(Your task)
Please write out word for word the opening lines of the material, including the line with "right ankle: (26, 265, -12)" as the last.

(Material to process)
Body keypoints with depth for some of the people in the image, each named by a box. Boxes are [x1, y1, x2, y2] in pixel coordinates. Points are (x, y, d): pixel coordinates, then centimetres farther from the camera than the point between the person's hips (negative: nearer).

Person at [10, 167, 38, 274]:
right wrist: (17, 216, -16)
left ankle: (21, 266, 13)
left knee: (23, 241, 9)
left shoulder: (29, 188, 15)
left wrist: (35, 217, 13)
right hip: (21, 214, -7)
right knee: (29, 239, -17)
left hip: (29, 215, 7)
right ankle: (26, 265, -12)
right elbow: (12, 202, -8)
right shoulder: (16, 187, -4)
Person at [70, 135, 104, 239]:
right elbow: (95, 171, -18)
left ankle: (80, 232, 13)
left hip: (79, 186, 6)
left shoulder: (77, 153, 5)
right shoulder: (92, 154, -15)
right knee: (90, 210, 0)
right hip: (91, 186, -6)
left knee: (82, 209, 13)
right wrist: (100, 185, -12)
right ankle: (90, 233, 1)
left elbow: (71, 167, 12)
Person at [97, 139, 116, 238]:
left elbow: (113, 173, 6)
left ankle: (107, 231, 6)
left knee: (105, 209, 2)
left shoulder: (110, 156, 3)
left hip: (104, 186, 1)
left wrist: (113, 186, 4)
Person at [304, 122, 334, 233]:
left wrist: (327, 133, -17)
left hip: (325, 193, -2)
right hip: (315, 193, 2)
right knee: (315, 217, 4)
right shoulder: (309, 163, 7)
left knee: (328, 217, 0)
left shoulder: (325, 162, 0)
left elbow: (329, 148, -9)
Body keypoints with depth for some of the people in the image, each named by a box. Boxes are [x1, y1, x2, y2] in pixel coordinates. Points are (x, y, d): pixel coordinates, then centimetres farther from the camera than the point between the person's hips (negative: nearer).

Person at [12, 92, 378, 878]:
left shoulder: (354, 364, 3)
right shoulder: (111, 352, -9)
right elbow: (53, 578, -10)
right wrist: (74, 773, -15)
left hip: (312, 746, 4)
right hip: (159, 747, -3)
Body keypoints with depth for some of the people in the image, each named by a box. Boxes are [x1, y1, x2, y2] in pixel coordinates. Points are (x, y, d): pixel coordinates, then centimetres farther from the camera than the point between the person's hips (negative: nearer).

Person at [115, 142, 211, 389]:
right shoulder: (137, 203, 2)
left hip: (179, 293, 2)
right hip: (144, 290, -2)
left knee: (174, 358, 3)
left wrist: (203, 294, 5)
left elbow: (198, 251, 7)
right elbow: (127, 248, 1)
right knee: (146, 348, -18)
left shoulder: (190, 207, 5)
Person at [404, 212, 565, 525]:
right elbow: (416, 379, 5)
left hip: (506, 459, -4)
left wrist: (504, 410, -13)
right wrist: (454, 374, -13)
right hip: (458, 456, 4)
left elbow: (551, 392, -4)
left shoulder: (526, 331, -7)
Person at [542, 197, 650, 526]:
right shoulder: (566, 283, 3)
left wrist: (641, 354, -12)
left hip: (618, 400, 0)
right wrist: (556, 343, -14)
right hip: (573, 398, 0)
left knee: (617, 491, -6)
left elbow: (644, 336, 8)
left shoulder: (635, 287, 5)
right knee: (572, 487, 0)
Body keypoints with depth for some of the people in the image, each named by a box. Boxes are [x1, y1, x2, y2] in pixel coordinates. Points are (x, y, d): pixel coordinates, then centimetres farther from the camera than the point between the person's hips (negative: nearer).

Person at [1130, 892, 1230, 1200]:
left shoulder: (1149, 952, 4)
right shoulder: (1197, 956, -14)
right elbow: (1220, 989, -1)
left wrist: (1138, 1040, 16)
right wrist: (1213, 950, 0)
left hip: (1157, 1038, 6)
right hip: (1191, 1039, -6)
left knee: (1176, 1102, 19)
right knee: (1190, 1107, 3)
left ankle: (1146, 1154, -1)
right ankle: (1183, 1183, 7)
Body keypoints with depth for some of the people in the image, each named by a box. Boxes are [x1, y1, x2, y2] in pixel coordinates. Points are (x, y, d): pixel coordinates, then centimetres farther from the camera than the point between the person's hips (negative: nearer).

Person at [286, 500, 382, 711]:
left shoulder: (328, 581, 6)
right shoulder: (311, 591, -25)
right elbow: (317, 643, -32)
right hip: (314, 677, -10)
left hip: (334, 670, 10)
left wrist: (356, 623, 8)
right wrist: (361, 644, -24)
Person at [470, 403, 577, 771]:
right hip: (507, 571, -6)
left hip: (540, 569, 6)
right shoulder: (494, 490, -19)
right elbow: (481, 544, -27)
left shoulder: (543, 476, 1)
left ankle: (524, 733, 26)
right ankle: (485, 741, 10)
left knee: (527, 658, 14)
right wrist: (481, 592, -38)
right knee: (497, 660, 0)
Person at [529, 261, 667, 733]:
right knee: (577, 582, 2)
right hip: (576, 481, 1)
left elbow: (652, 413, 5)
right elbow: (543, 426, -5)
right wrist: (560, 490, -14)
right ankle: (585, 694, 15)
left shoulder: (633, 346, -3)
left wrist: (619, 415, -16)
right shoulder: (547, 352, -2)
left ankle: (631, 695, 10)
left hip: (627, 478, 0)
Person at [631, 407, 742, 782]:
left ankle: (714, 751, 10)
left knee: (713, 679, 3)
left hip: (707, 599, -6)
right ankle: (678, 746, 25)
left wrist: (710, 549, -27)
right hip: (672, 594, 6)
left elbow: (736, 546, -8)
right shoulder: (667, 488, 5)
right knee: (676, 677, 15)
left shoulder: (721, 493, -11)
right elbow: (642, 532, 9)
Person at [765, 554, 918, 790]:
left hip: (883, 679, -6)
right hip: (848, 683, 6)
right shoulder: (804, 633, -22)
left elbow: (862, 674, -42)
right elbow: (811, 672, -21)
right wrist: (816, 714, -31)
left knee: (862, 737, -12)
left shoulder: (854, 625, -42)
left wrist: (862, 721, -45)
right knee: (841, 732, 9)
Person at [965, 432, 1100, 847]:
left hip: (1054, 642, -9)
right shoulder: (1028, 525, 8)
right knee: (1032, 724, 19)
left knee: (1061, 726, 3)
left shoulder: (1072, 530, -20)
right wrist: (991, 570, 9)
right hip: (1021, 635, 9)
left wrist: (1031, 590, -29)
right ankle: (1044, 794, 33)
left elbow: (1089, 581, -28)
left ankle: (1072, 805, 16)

(Answer space)
Body keypoints with depth for some of the people in the image, each named by a box. Boxes are [x1, y1, x2, y2] in pixel coordinates. Points are (x, y, d): pixel coordinates, then centimetres farther from the camera than the point between the person's hips (negative: nearer).

Person at [10, 167, 38, 274]:
right wrist: (17, 216, -16)
left ankle: (21, 266, 13)
left knee: (23, 241, 9)
left shoulder: (29, 188, 15)
left wrist: (35, 217, 13)
right hip: (21, 214, -7)
right knee: (29, 239, -17)
left hip: (29, 215, 7)
right ankle: (26, 265, -12)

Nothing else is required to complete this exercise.